Currently, the German PLS lexicon contains about 8000 entries. From my point of view, this lexicon is big enough to be used to generate a much bigger lexicon automatically. The goal could be to generate a lexicon that is ten times bigger. That would mean about 80.000 entries.
Let me give you an example:
Baustellen baʊ̯ʃtɛlən
Stellen ʃtɛlən
feststellen fɛstʃtɛlən
festzustellen fɛstsʊʃtɛlən
herstellen heːɐ̯ʃtɛlən
herzustellen heːɐ̯tsʊʃtɛlən
stellen ʃtɛlən
You can see that there are 7 entries which contain ʃtɛlən. We need more of them, e.g. bestellen, zustellen, aufstellen, einstellen, ausstellen, vorstellen. Why not generate them automatically?
The PLS dictionary is published under the GPL. That means that it would be allowed to expand it with Sequitur G2P. Well, you need to install Python (was already installed on my Ubuntu machine), NumPy, and Swig (I just installed this program with the command sudo apt-get install swig).

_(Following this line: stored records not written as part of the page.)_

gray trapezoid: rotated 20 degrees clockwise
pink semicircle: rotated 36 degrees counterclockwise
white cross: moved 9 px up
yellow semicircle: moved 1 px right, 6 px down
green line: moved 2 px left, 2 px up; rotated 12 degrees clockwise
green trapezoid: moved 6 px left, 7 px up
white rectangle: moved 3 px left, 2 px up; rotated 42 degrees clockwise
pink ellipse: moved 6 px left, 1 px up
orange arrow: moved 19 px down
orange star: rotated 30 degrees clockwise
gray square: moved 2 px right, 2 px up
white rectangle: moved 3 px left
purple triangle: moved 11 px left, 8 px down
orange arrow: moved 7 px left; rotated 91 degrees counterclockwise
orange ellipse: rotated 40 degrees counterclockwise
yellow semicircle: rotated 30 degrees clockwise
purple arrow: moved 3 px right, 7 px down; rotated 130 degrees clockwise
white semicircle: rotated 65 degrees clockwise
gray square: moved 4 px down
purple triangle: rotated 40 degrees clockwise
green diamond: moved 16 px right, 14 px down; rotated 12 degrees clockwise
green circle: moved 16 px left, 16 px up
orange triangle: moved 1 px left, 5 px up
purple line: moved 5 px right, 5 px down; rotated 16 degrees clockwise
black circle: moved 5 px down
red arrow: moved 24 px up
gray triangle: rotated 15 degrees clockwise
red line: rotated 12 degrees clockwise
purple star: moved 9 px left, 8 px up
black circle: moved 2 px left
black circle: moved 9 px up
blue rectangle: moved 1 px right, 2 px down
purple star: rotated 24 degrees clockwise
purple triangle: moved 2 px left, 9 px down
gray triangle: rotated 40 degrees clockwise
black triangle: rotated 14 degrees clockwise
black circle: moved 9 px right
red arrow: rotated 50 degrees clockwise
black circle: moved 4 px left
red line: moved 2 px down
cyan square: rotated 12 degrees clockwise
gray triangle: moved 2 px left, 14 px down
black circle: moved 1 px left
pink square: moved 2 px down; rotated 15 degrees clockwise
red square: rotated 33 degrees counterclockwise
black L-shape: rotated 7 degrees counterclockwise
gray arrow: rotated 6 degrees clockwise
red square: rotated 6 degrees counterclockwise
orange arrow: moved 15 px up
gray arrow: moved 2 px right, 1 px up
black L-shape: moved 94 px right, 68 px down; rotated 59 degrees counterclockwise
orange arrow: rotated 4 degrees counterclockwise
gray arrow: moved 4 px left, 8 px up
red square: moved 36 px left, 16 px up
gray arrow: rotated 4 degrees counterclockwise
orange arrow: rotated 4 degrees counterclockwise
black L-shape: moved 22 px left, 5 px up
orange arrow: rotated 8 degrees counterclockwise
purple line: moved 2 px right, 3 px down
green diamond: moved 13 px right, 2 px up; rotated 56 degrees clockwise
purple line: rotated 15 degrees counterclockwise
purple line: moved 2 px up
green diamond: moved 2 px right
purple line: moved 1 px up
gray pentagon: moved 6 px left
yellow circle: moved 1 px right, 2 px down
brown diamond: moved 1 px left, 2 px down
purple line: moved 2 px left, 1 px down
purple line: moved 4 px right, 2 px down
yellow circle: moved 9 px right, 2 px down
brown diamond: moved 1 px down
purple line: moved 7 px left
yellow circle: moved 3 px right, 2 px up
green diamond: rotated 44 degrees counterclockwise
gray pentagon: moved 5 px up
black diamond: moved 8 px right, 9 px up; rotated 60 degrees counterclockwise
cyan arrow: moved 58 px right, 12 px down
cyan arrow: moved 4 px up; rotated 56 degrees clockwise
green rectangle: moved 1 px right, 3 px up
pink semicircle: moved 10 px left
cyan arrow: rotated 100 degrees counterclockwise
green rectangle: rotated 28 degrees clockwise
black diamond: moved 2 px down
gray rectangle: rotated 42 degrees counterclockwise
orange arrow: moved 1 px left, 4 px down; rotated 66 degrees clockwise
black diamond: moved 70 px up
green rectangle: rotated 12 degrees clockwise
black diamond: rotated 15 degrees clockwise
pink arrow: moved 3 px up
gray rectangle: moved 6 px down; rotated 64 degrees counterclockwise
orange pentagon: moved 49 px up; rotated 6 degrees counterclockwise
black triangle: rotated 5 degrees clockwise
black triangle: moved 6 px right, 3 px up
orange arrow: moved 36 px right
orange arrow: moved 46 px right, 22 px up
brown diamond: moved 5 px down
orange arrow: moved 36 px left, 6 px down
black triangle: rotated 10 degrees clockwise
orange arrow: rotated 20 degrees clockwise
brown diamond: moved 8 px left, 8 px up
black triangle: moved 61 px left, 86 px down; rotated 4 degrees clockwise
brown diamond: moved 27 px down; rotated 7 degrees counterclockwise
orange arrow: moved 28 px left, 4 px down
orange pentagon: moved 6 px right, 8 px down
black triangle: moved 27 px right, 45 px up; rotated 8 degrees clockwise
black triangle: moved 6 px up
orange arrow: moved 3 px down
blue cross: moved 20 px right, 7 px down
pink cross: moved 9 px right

I just read that Sequitur G2P obviously is using the Expectation Maximazation (EM) Algorithmus (PDF, page 21). There is an entry in the Wikipedia about the expectation-maximization (EM) algorithm. I think that Sequitur G2P could be very helpful.
The words that are not contained in the PLS dictionary are something that could be described as HMM. So it should be possible to compute much more words. Maybe there is someone out there who would want to help?
I just downloaded numpy-1.3.0.tar.gz. But I don’t know how to install it.
By the way, Timo mentioned Sequitur G2P.